INFORMATION PROVIDED:
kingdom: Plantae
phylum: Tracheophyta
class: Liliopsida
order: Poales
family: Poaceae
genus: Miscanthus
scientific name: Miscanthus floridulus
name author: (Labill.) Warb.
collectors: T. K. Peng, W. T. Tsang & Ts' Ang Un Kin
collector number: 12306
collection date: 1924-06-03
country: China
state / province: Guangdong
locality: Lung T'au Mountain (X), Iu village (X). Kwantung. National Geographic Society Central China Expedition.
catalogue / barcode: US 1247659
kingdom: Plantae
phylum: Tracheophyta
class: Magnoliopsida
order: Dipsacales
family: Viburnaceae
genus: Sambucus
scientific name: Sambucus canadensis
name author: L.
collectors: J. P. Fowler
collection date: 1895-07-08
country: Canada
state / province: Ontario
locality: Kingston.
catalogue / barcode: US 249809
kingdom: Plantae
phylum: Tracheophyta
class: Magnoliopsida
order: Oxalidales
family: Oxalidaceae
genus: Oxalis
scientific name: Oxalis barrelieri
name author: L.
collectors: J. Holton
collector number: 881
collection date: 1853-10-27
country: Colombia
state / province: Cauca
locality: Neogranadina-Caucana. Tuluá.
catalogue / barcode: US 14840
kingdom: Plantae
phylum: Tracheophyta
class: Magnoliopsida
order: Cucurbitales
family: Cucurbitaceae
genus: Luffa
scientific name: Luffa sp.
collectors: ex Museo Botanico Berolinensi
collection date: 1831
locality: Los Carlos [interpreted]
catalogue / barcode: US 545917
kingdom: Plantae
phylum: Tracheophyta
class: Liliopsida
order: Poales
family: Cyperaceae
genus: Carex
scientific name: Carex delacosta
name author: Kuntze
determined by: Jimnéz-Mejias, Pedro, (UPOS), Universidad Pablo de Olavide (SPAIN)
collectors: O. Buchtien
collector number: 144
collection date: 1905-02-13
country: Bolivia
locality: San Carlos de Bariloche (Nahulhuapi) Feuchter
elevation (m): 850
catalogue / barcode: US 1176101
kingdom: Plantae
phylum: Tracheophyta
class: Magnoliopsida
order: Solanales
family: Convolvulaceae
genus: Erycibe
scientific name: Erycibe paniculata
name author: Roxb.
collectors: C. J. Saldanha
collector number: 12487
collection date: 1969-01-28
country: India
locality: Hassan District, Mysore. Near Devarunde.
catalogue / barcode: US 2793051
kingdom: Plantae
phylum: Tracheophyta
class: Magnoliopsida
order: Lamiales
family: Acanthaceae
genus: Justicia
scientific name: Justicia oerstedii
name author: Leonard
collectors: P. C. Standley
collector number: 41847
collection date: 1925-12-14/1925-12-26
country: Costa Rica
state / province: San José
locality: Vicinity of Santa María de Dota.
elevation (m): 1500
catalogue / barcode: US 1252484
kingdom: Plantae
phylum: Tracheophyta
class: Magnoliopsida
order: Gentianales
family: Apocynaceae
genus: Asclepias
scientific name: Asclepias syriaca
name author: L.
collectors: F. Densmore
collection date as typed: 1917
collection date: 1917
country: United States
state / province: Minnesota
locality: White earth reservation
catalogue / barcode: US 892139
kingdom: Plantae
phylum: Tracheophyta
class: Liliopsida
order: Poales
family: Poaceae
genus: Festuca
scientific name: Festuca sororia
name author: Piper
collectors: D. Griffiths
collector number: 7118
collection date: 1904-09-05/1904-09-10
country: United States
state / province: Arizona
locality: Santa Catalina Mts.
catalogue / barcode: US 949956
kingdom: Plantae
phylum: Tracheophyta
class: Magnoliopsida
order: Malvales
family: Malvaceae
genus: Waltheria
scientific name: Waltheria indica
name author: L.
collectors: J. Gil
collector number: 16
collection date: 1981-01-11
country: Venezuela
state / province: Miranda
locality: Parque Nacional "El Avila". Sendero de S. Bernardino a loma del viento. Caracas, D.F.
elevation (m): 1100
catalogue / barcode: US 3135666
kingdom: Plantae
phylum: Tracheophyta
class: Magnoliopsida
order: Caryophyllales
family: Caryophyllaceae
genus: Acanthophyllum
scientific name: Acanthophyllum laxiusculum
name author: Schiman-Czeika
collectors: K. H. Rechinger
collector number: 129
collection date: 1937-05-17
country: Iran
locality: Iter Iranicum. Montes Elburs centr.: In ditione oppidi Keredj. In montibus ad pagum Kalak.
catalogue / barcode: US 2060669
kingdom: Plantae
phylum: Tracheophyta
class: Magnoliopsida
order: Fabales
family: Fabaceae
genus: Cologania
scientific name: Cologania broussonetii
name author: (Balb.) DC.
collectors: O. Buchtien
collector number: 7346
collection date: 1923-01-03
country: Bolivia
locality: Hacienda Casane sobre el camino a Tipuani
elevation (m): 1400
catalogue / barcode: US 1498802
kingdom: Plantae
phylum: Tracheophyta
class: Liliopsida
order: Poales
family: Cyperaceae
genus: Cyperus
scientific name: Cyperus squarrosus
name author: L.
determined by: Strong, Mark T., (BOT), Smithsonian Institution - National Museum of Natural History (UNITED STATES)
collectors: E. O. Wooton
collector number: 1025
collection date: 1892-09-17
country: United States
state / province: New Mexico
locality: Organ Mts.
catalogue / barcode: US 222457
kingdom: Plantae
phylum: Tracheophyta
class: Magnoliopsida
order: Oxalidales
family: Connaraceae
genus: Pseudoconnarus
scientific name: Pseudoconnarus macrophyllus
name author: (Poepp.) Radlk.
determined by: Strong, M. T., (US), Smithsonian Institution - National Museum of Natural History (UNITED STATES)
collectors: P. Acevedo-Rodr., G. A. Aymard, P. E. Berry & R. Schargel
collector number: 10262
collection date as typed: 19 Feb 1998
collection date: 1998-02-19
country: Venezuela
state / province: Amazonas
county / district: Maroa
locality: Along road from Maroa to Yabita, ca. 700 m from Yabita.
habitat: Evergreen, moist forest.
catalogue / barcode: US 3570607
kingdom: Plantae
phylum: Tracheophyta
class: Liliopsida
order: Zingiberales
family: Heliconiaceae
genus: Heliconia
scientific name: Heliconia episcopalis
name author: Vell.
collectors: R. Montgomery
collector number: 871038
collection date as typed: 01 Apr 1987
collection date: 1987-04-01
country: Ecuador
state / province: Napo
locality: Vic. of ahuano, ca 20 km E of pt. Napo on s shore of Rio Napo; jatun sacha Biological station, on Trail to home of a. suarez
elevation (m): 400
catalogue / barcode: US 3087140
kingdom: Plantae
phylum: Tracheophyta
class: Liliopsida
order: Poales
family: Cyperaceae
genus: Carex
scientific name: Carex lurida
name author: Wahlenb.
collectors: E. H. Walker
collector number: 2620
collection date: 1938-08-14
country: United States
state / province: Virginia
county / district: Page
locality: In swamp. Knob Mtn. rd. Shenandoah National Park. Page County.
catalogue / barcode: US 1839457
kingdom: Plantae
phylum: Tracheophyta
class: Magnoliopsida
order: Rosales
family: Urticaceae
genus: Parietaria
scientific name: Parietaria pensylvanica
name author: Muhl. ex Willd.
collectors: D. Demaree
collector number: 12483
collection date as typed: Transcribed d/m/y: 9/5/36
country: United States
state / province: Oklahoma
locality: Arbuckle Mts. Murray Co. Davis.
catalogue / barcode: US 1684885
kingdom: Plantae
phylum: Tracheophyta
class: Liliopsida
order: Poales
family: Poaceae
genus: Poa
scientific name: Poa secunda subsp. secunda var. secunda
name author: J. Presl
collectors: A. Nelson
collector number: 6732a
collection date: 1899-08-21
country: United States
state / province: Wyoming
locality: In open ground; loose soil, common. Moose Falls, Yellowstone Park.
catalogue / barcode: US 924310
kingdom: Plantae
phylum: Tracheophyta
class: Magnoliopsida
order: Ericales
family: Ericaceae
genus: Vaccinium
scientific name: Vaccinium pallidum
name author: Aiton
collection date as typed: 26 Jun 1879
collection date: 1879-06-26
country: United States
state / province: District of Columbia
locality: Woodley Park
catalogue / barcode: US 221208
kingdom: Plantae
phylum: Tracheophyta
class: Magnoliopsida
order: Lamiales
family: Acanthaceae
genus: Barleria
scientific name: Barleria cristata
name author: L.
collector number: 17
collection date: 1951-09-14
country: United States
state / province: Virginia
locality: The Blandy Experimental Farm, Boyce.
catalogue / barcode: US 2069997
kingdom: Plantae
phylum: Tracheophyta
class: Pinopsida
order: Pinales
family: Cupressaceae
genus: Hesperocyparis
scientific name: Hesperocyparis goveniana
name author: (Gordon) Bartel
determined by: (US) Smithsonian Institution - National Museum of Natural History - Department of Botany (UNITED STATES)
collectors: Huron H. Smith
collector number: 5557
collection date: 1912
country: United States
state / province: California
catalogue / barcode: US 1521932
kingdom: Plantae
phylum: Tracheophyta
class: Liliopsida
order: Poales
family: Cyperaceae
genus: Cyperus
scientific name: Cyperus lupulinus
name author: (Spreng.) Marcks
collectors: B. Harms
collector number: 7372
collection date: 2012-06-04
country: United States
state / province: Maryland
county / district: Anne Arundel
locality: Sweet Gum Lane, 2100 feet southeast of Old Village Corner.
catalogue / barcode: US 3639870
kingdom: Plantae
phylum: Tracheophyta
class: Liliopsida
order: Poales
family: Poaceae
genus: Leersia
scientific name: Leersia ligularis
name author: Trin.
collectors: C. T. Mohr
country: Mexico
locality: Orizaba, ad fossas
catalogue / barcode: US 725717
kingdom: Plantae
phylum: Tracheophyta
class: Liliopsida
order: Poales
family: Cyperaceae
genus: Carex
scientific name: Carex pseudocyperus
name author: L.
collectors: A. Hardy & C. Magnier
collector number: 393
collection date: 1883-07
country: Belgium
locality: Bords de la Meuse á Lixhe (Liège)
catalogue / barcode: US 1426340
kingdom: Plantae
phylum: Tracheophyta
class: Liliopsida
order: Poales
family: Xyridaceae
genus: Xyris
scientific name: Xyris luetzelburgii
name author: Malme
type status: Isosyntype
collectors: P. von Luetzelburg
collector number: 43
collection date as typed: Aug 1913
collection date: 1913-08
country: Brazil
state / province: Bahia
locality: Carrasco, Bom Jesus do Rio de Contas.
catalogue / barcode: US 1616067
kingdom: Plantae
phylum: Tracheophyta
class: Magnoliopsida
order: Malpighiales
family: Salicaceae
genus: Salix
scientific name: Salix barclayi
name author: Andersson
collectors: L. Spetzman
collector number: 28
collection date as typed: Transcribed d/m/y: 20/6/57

THE TASK: Copy out the records above exactly as they appear, from the line containing "collectors: C. T. Mohr" through the end of the records, including both ends.

FULL RESPONSE:
collectors: C. T. Mohr
country: Mexico
locality: Orizaba, ad fossas
catalogue / barcode: US 725717
kingdom: Plantae
phylum: Tracheophyta
class: Liliopsida
order: Poales
family: Cyperaceae
genus: Carex
scientific name: Carex pseudocyperus
name author: L.
collectors: A. Hardy & C. Magnier
collector number: 393
collection date: 1883-07
country: Belgium
locality: Bords de la Meuse á Lixhe (Liège)
catalogue / barcode: US 1426340
kingdom: Plantae
phylum: Tracheophyta
class: Liliopsida
order: Poales
family: Xyridaceae
genus: Xyris
scientific name: Xyris luetzelburgii
name author: Malme
type status: Isosyntype
collectors: P. von Luetzelburg
collector number: 43
collection date as typed: Aug 1913
collection date: 1913-08
country: Brazil
state / province: Bahia
locality: Carrasco, Bom Jesus do Rio de Contas.
catalogue / barcode: US 1616067
kingdom: Plantae
phylum: Tracheophyta
class: Magnoliopsida
order: Malpighiales
family: Salicaceae
genus: Salix
scientific name: Salix barclayi
name author: Andersson
collectors: L. Spetzman
collector number: 28
collection date as typed: Transcribed d/m/y: 20/6/57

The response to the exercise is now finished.